Comment:
Le traitement de la corrida dans la peinture française du XIXe siècle est un thème assez rare pour rendre notre tableau de Gérôme remarquable. Le témoignage peu fréquent de cet art est d’autant plus paradoxal que la tauromachie est une pratique très ancienne qui pourrait dater du XIIIe siècle. Toutefois le corpus de tableaux traitant de ce sujet dans l’œuvre de Gérôme est très étroit.
Différents facteurs sont probablement à l'origine de cette thématique: Si Gérôme transite par l’Espagne pour se rendre à Alger en 1873, son unique voyage en Espagne date de 1883 et a sans doute inspiré son œuvre tauromachique.
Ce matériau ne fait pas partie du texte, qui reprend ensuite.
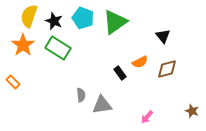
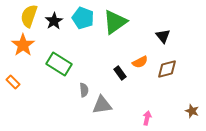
black star: rotated 18 degrees clockwise
green rectangle: moved 1 px right, 16 px down
gray semicircle: moved 3 px right, 5 px up
pink arrow: moved 1 px down; rotated 152 degrees clockwise
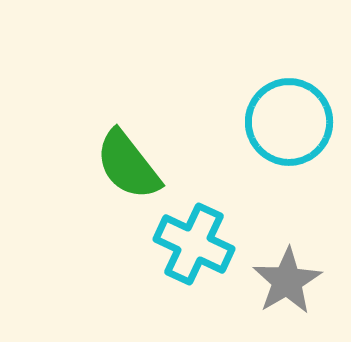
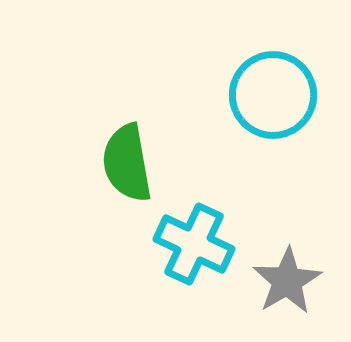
cyan circle: moved 16 px left, 27 px up
green semicircle: moved 1 px left, 2 px up; rotated 28 degrees clockwise
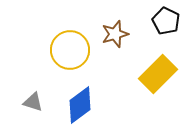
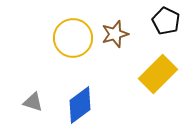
yellow circle: moved 3 px right, 12 px up
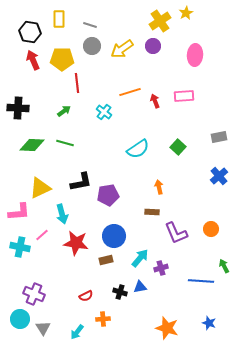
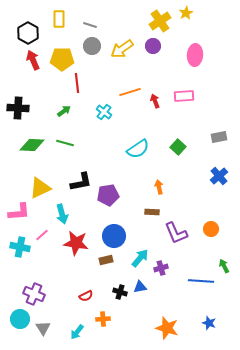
black hexagon at (30, 32): moved 2 px left, 1 px down; rotated 20 degrees clockwise
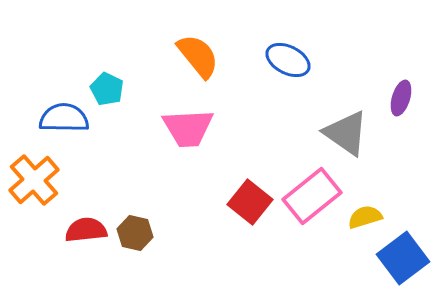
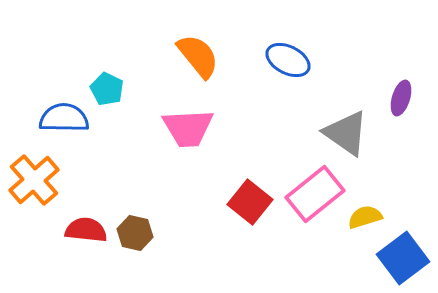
pink rectangle: moved 3 px right, 2 px up
red semicircle: rotated 12 degrees clockwise
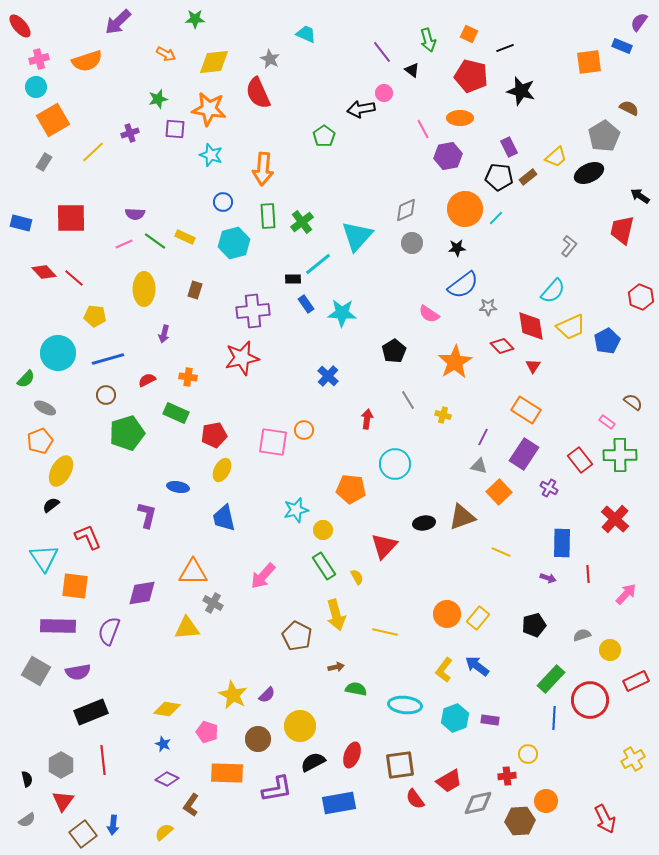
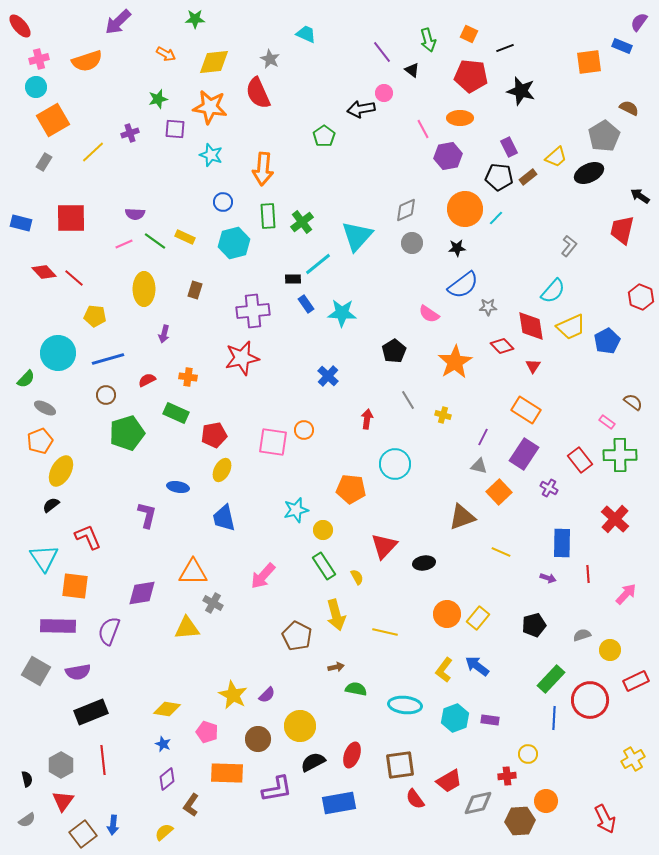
red pentagon at (471, 76): rotated 8 degrees counterclockwise
orange star at (209, 109): moved 1 px right, 2 px up
black ellipse at (424, 523): moved 40 px down
purple diamond at (167, 779): rotated 65 degrees counterclockwise
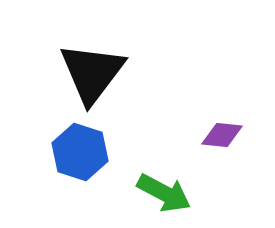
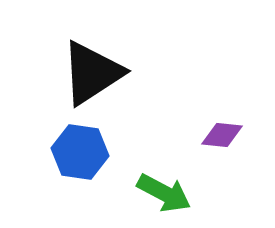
black triangle: rotated 20 degrees clockwise
blue hexagon: rotated 10 degrees counterclockwise
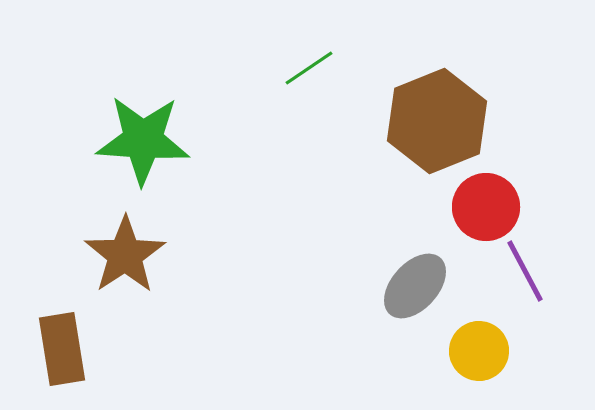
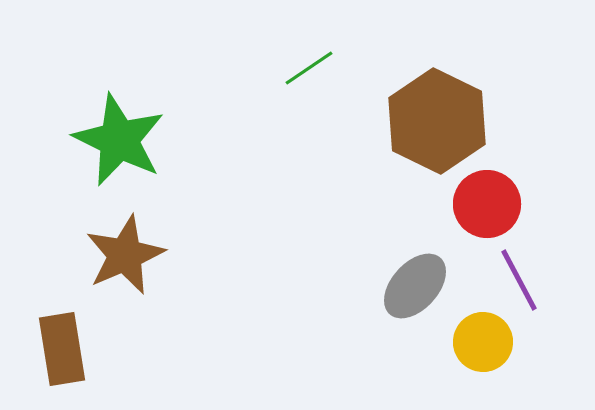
brown hexagon: rotated 12 degrees counterclockwise
green star: moved 24 px left; rotated 22 degrees clockwise
red circle: moved 1 px right, 3 px up
brown star: rotated 10 degrees clockwise
purple line: moved 6 px left, 9 px down
yellow circle: moved 4 px right, 9 px up
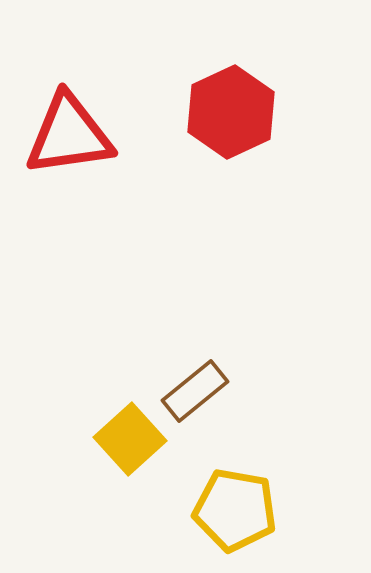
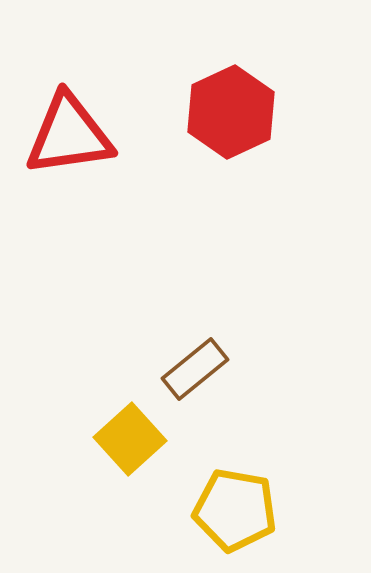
brown rectangle: moved 22 px up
Cependant, sa grande rivalité avec Manet qu’il devait avoir fréquenté par des amis communs, tout comme son amitié avec Achille Zo et Mariano Fortuny qui était arrivé en France en 1866 l’ont sans doute fortement influencé.
En effet, si l’une des grandes icônes du XIXe siècle sur le sujet est sans conteste le tableau d’Edouard Manet représentant un Toréador mort (toile, 105 x 182 cm) conservée à Washington, National Gallery of Art (1864), l’œuvre de Gérôme recèle elle-aussi quelques chefs-d’œuvre du genre.
Outre trois grandes scènes panoramiques (Taureau et Picador, toile, 22 x 43 cm, collection particulière, L’entrée du taureau, panneau, 45 x 72 cm, collection particulière (fig. 1) et La fin de la corrida, toile, 48 x 85 cm, Vesoul, musée Georges-Garret) et un tableau perdu aujourd’hui (toile, 71 x 58 cm) mais connu par une photographie et une esquisse : Le Picador (toile, 28 x 24 cm conservée au Snite Museum of Art, Indiana), nous connaissons deux dessins représentant un Toréador (crayon, dimensions inconnues, non localisé) et une étude de toréador pour l’Entrée des taureaux (mine de plomb, 29 x 20 cm) conservé à Vesoul, musée Georges-Garret, que nous pouvons rapprocher de notre tableau par leur format et leur composition.
Notre tableau ne pourrait-il pas être le tableau perdu de Gérôme ainsi décrit par Fanny Field Hering dans son ouvrage, Gérôme, his life and works, New-York, 1892 (p. 36), « Un toréador adroit est proclamé « Roi de la Fête » par une foule joyeuse » ? Dans son catalogue raisonné de l’œuvre de l’artiste (Paris, 1986, p. 222, n° 179), Gerald Ackerman propose un dessin perdu (mais connu par une photographie) de l’artiste correspondant à cette description mais nuance en supposant que « cette composition perdue est peut-être plus proche du toréador de Fortuny, ami de Gérôme (National Gallery, Londres) ». En effet, la composition de Fortuny (toile, 61 x 50 cm) propose une mise en page assez proche de notre tableau : un matador presque seul saluant le foule dans un signe victorieux, habillé dans les mêmes couleurs que le nôtre.